Given the preponderance of 3 major operating systems, I'd think it's sensible for user-level applications to disallow creation of filenames that would cause problems on any of them. Except arguably that could even include using spaces or periods... obviously in an ideal world such restrictions wouldn't exist, but I'm not sure how to realistically push for such a world. E.g. my suggestion would be to reserve non-printable characters (below Ascii 32) for use as separators/delimiters in as many contexts where that's workable. Obviously some sort of convention would then need to exist as to how they were displayed and typed in, and I very much doubt I'll ever see it happen, but I'm sure it would solve a lot of mis-parsing bugs that show up with frustrating regularity.
I suppose I’m actually criticising Microsoft and the backwards compatibility that is now dictating practices due to long gone limitations.

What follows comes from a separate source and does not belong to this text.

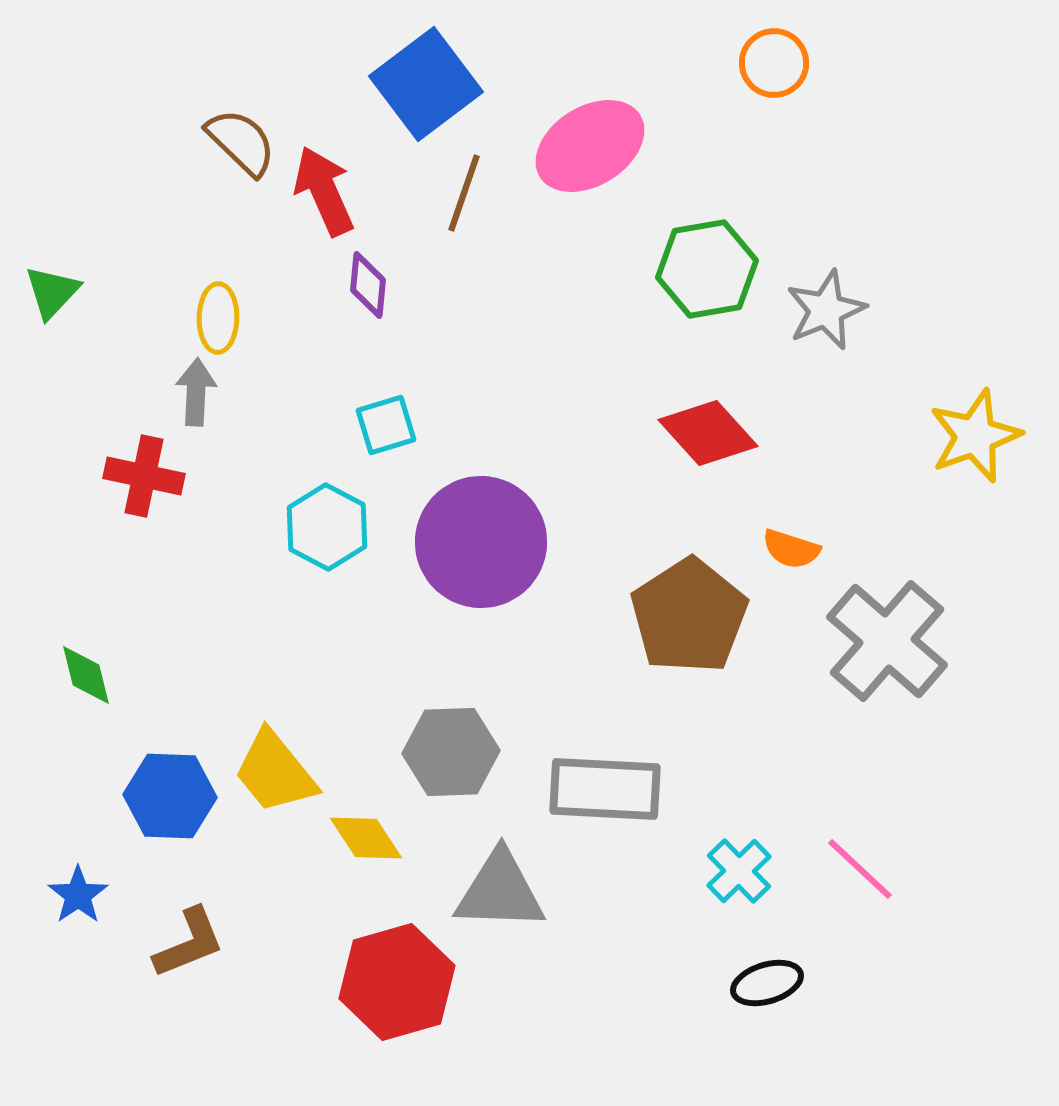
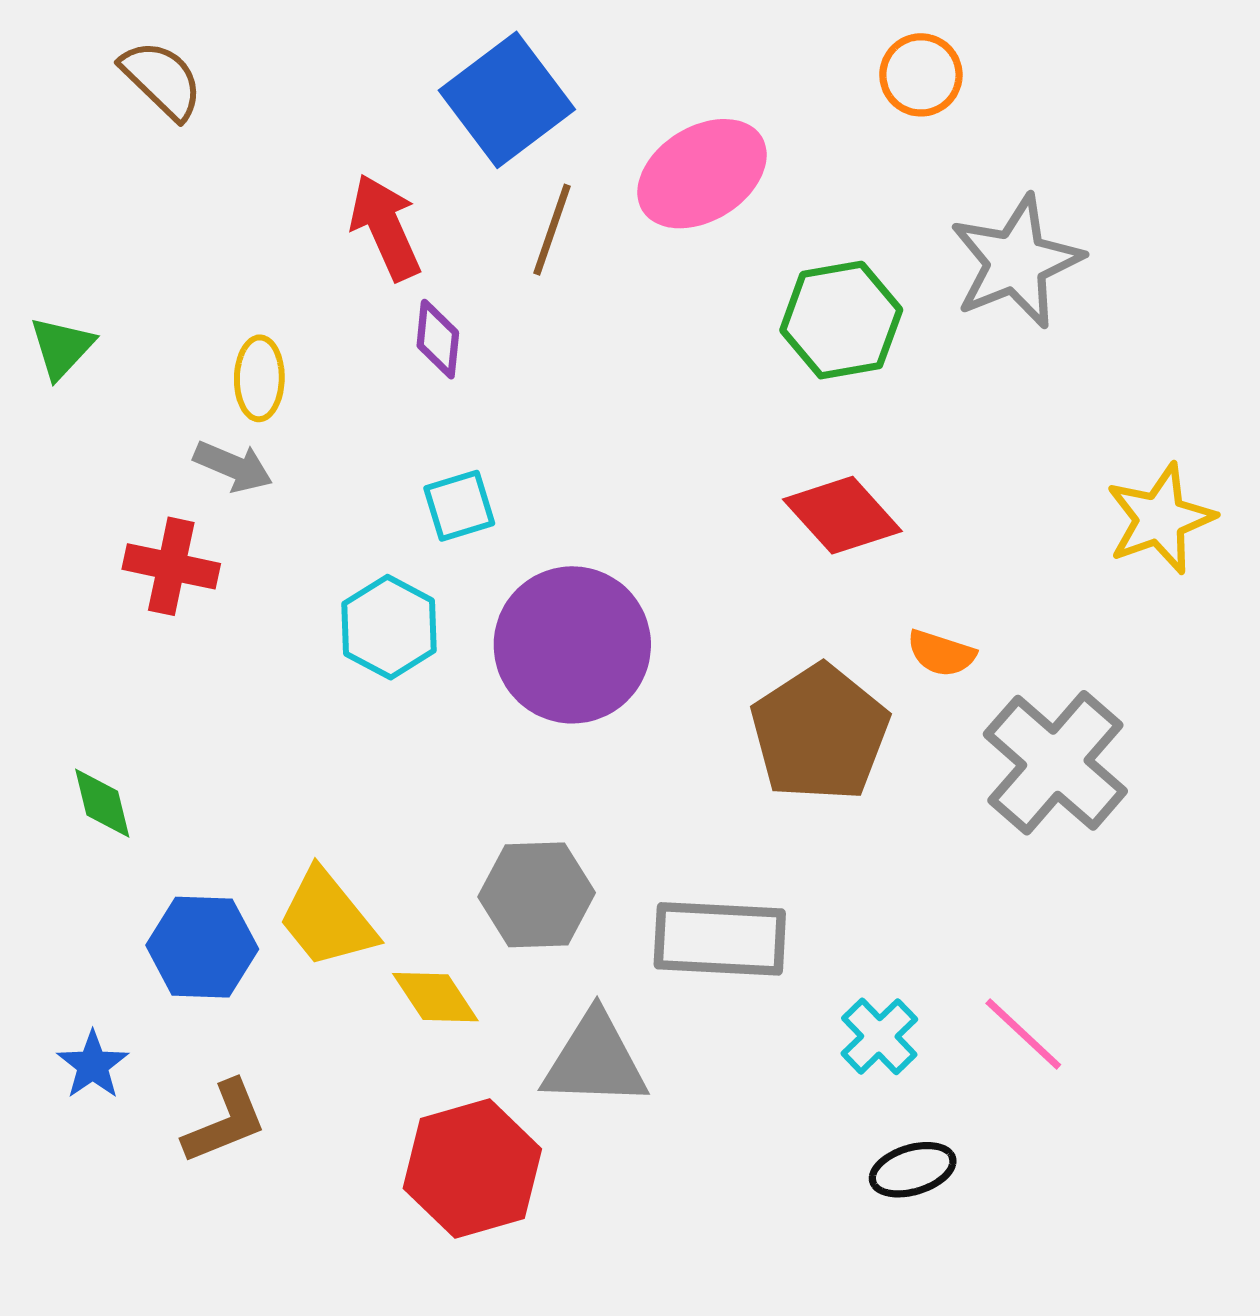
brown semicircle: (241, 142) -> (162, 80), moved
gray star: (826, 310) -> (1016, 262), moved, size x1.4
gray arrow: (196, 392) -> (233, 466), turned 110

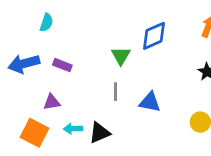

It is painful being forced up update things due to software changing underneath you, but there must be a middle road.

I see your point, but forbidding slashes, the weird Windows reserved names, maintaining case insensitivity (also Windows), and forbidding colons doesn't seem like the craziest restrictions on file names. It can definitely get out of hand, though, if you start excluding too much stuff. IIRC, Azure doesn't even allow slashes in storage account names which greatly limits naming schemes and goes too far in my opinion.
Slashes are used in paths, so most programs that aren’t Mac-exclusive would use them to build a path to file. To make it work properly in cross-platform programs you’d need to write platform-specific code to handle that. It just adds complexity and possible errors. Even system terminal doesn’t display it as slash and it doesn’t work if you write slashes.

For users of other platforms (at least 90% of desktop market) it would just display as slashes. Just not implementing this workaround would make it predictable when moving and using files.

“:”? Really? It’s not 2001 anymore.
I guess you're criticizing Microsoft's NTFS, since it cannot use colons, either.

CON:? Really? It's not 1974 anymore.

People in glass houses shouldn't throw stones.

? No it is not 1974, but not everything is better.

Edit: argh, HN deleted the emoticon. Ironic.